Des morceaux, donc, qui ne font pas semblant. Mieux, concède-t-il, «ils me définissent en profondeur». Oui, chez lui, l’insomnie est une affaire courante. «C’est sûr, je ne dors pas assez !», comptabilisant entre cinq à six nuits par semaine sans sommeil. Et si à la maison, il cherche à se donner «un rythme plus sain», loin de son lit, tout se corse : «La plupart des artistes travaillent la nuit. On entre alors en studio vers 22 h, et on en sort… quand c’est fini!». Car Turnup Tun se veut un producteur consciencieux : «Je ne suis pas un fonctionnaire qui bosse de 10 h à 18 h ! Je veux être efficace et être content de mon travail». Quitte à avoir les yeux rouges le lendemain et à s’effondrer à la moindre pause.
Le petit frère en guise d’invité
Un état vaporeux qui lui offre toutefois de l’inspiration. Après les onze titres de Realtalk, il ressert en effet la même dose pour Nuit Blanche, préférant multiplier les plaisirs que de proposer un double album nécessitant une plus grande «concentration» de la part de l’auditeur. Une «suite assumée», certes, mais plus dans les sujets abordés que dans le style, «bien plus vaste». Un échantillonnage qui va ainsi de l’emo à la trap en passant par la drum’n’bass et d’autres choses plus agressives encore. Avec toutefois, en arrière-plan, une mélancolie commune, à fleur de peau : «C’est l’esprit de la nuit et le mien aussi!», enchaîne-t-il. Car la musique, c’est également (et surtout) parler de ses «émotions», et pour lui, «une chanson triste, c’est plus parlant qu’une chanson joyeuse, dansante».

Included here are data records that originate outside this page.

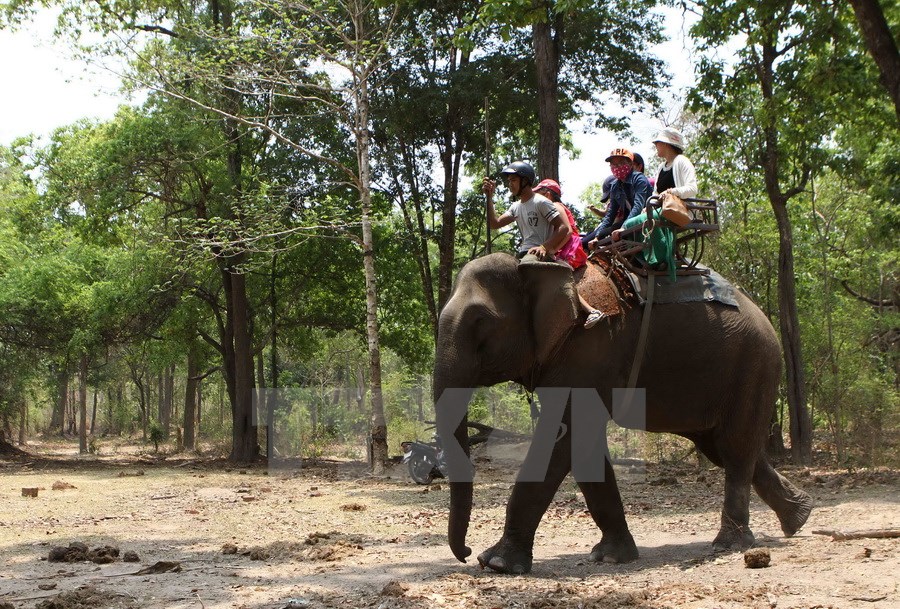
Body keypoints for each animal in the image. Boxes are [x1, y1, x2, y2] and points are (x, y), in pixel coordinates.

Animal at [432, 253, 812, 576]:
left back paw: (729, 545)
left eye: (481, 321)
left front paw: (496, 563)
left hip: (754, 364)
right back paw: (799, 516)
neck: (535, 267)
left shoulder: (591, 347)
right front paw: (612, 557)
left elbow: (564, 437)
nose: (465, 553)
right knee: (721, 447)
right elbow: (582, 444)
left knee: (735, 448)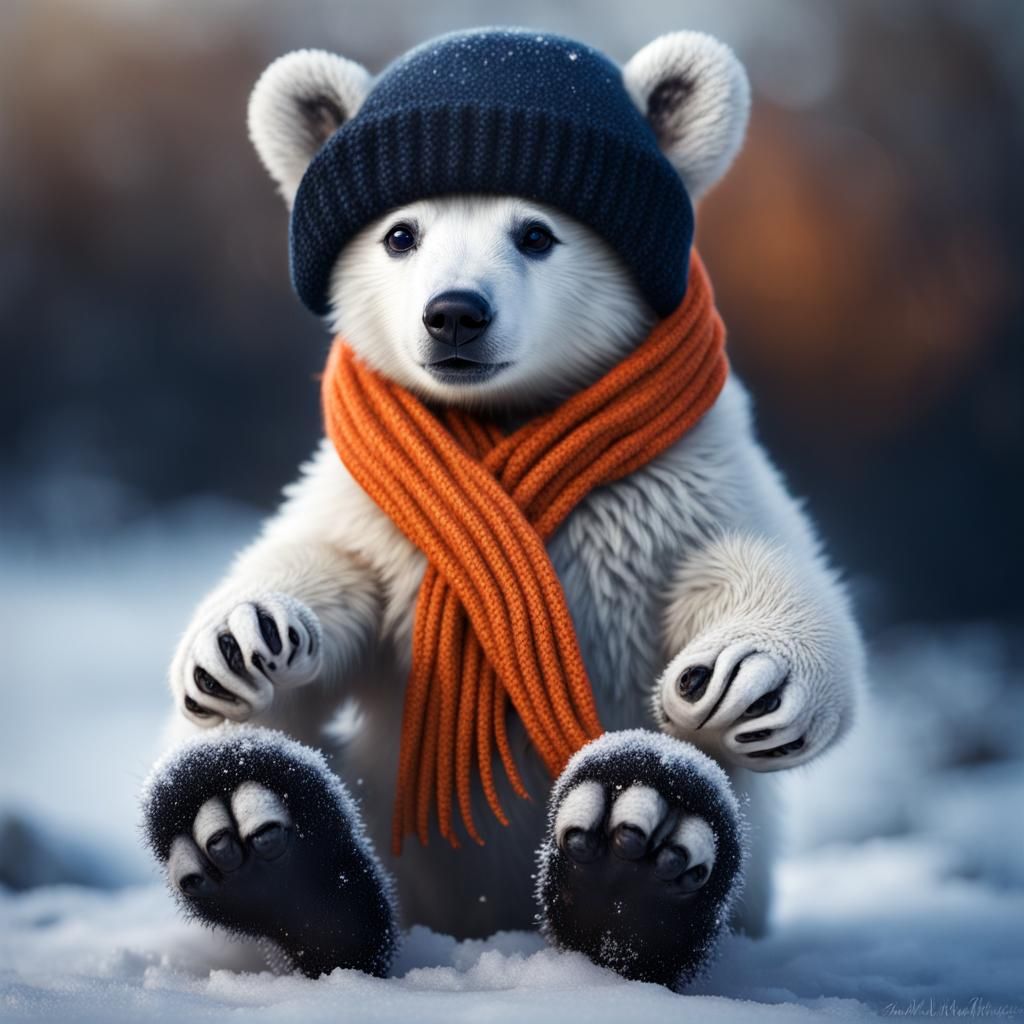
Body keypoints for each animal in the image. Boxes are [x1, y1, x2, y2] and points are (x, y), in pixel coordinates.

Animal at [142, 27, 864, 991]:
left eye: (536, 232)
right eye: (400, 233)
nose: (455, 313)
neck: (502, 429)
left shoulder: (677, 490)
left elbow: (762, 566)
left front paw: (746, 678)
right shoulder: (379, 518)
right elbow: (323, 572)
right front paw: (242, 639)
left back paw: (640, 842)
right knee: (254, 753)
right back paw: (248, 831)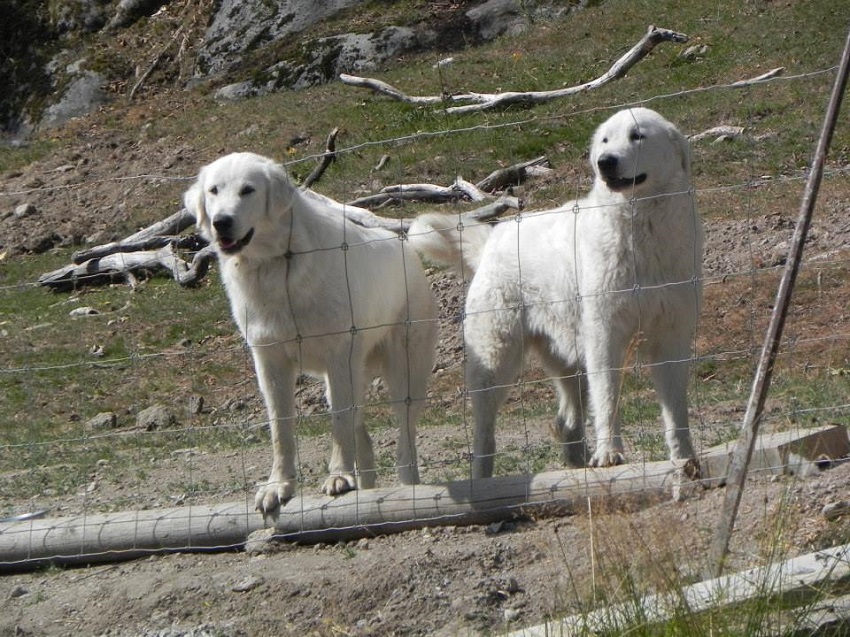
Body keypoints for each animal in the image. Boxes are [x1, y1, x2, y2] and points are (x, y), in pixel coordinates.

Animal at [184, 152, 438, 514]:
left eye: (248, 190)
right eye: (214, 190)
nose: (221, 221)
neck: (277, 263)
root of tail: (407, 249)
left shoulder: (339, 356)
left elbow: (339, 425)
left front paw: (339, 477)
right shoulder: (270, 362)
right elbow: (281, 431)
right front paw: (278, 486)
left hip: (404, 377)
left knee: (404, 443)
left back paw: (407, 488)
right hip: (345, 380)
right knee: (365, 440)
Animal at [409, 108, 703, 477]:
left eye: (637, 136)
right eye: (605, 140)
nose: (605, 162)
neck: (641, 227)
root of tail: (492, 239)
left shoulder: (671, 337)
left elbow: (676, 413)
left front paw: (684, 459)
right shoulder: (605, 336)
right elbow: (608, 399)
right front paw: (610, 454)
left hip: (569, 357)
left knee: (566, 424)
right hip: (495, 361)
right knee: (484, 435)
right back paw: (484, 477)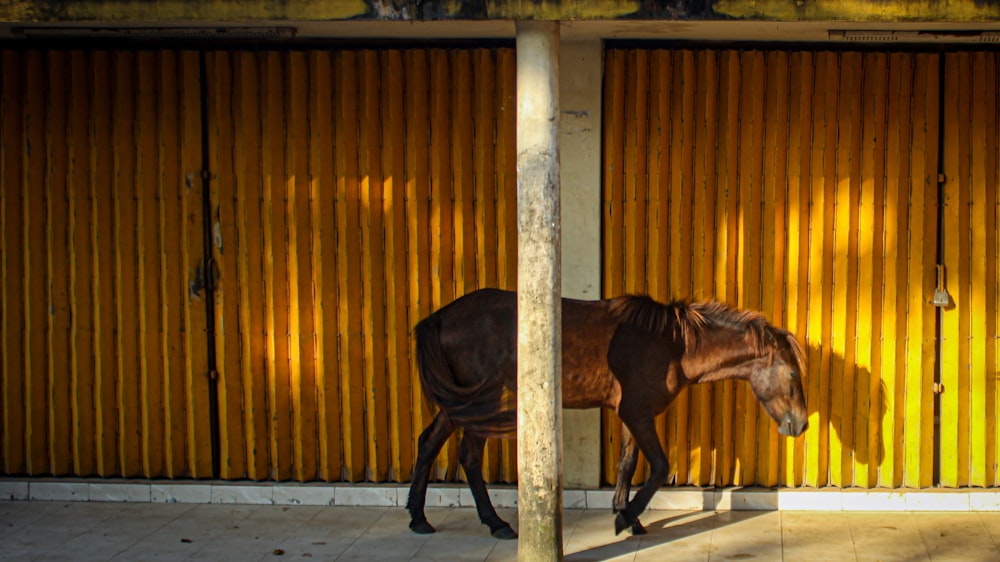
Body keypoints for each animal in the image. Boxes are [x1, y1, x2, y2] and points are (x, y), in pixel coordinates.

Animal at [404, 288, 804, 540]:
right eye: (791, 374)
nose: (800, 424)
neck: (672, 345)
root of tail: (441, 317)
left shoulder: (632, 415)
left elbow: (627, 465)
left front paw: (627, 517)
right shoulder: (638, 413)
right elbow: (659, 467)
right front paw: (625, 518)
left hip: (458, 403)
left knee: (427, 443)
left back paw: (418, 517)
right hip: (478, 403)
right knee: (469, 457)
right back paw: (496, 523)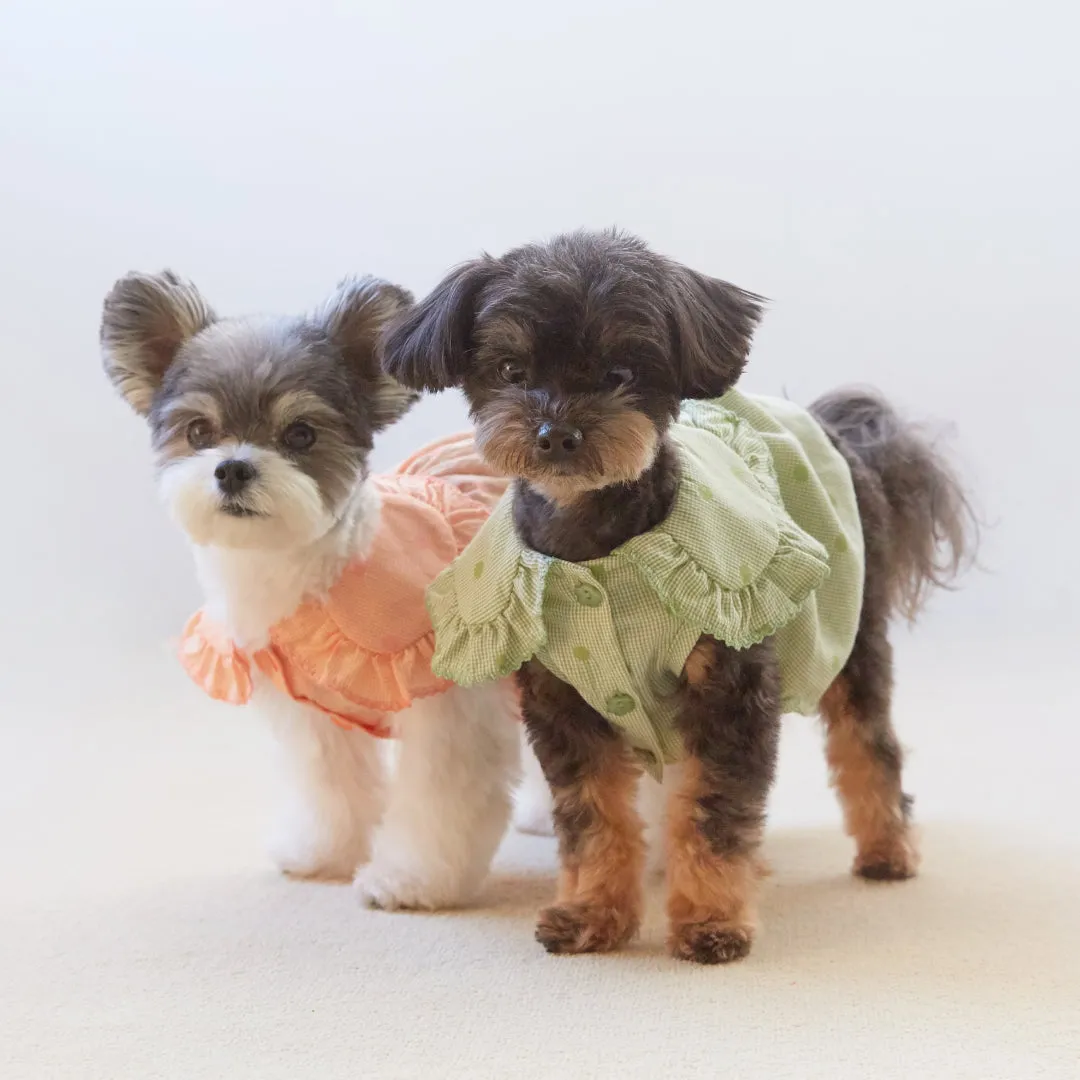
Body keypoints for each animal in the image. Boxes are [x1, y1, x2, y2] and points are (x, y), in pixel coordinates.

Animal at [100, 272, 518, 911]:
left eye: (300, 433)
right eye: (198, 432)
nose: (233, 468)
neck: (320, 573)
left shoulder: (451, 710)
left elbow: (441, 803)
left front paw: (414, 880)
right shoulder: (316, 713)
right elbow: (331, 785)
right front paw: (324, 853)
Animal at [384, 227, 976, 963]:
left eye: (620, 373)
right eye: (512, 370)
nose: (556, 433)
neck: (597, 546)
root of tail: (836, 429)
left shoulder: (729, 694)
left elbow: (712, 812)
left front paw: (711, 921)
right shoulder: (565, 709)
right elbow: (594, 819)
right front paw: (591, 913)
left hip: (853, 639)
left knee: (870, 745)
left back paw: (888, 851)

Il promet toutefois que la soirée de demain sera festive, espérant que les gens gardent les deux yeux bien ouverts. Histoire d’en être convaincu, il sort les renforts avec la présence, sur scène, d’Irem, nouvelle venue dans l’écurie Beasts Records avec son R’n’B sucré et multilingue. Et surtout celle de son petit frère Luka (alias luk.), de trois ans son cadet, qui vient de sortir son premier album, Gelato. L’aîné est dithyrambique : «C’est un des meilleurs artistes au Luxembourg. Il est sous-estimé», d’où cette envie de «montrer» de quoi il est capable. À quand, alors, un disque à quatre mains ? «On va y réfléchir, mais oui, ça risque un jour de se faire.» Pas sûr que les prochaines nuits soient plus reposantes.